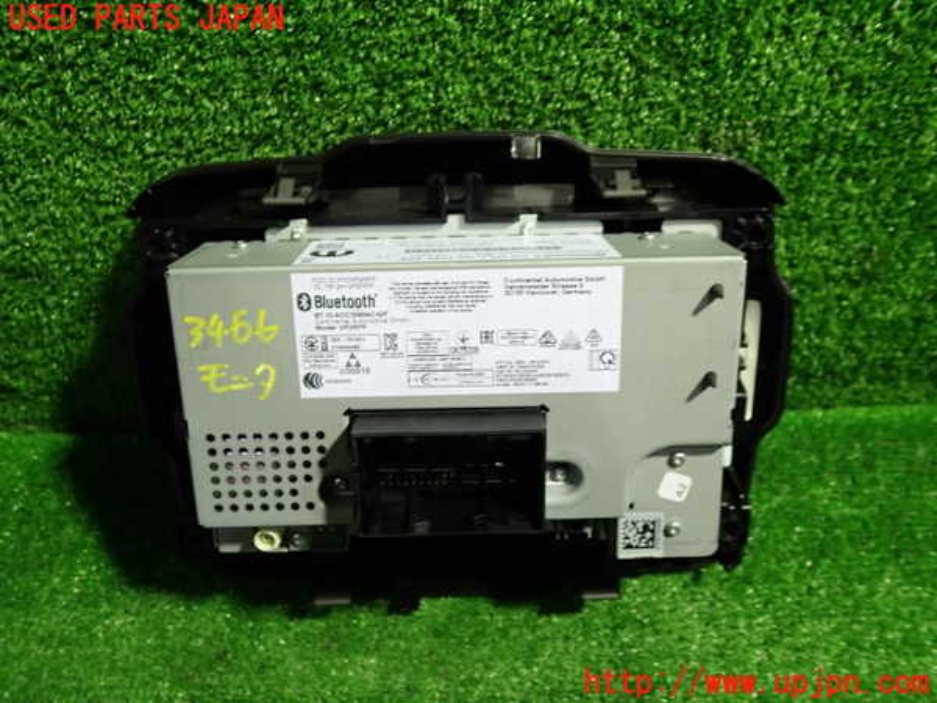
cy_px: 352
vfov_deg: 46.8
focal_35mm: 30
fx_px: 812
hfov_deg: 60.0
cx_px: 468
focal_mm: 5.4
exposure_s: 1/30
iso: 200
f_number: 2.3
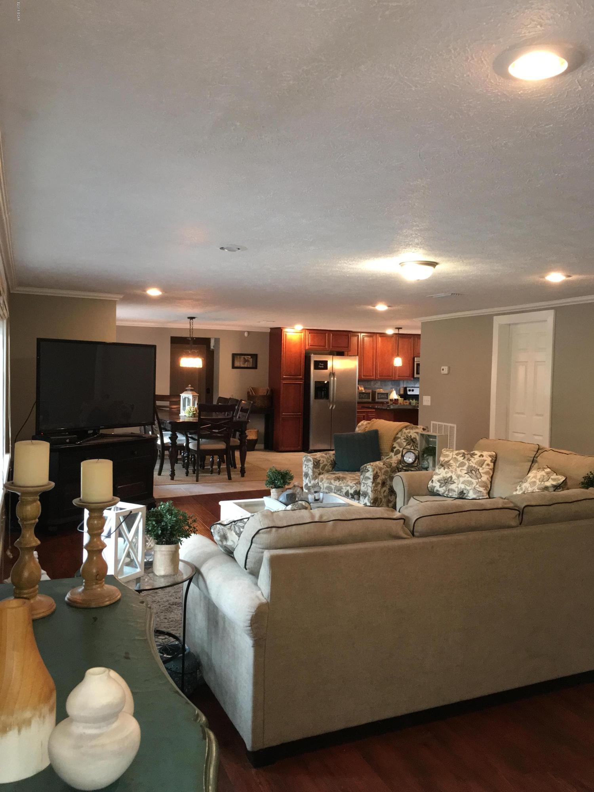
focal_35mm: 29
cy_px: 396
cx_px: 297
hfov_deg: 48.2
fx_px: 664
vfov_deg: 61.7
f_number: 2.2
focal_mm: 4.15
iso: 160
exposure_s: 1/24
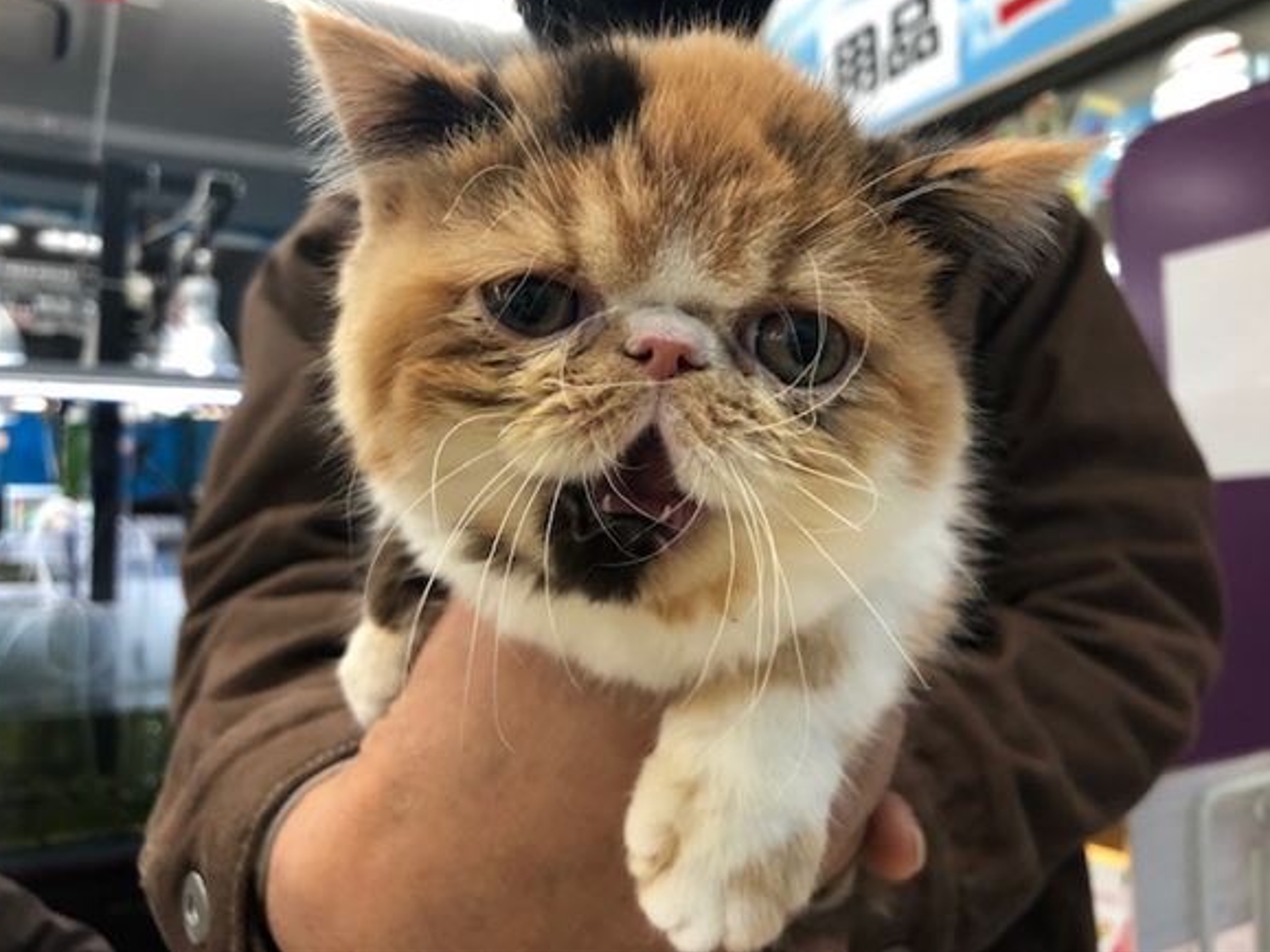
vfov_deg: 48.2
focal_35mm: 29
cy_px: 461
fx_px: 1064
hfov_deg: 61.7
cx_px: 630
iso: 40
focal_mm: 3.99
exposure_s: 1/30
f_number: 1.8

• _Task brief_: Restate the entries above word for word, minus the pictures.

• _Answer area_:
cy_px: 352
vfov_deg: 46.8
focal_35mm: 30
fx_px: 812
hfov_deg: 60.0
cx_px: 468
focal_mm: 5.4
exposure_s: 1/30
iso: 200
f_number: 2.3
focal_35mm: 29
cy_px: 396
cx_px: 297
hfov_deg: 48.2
fx_px: 664
vfov_deg: 61.7
f_number: 2.2
focal_mm: 4.15
iso: 160
exposure_s: 1/24
vfov_deg: 48.2
focal_35mm: 29
cy_px: 461
fx_px: 1064
hfov_deg: 61.7
cx_px: 630
iso: 40
focal_mm: 3.99
exposure_s: 1/30
f_number: 1.8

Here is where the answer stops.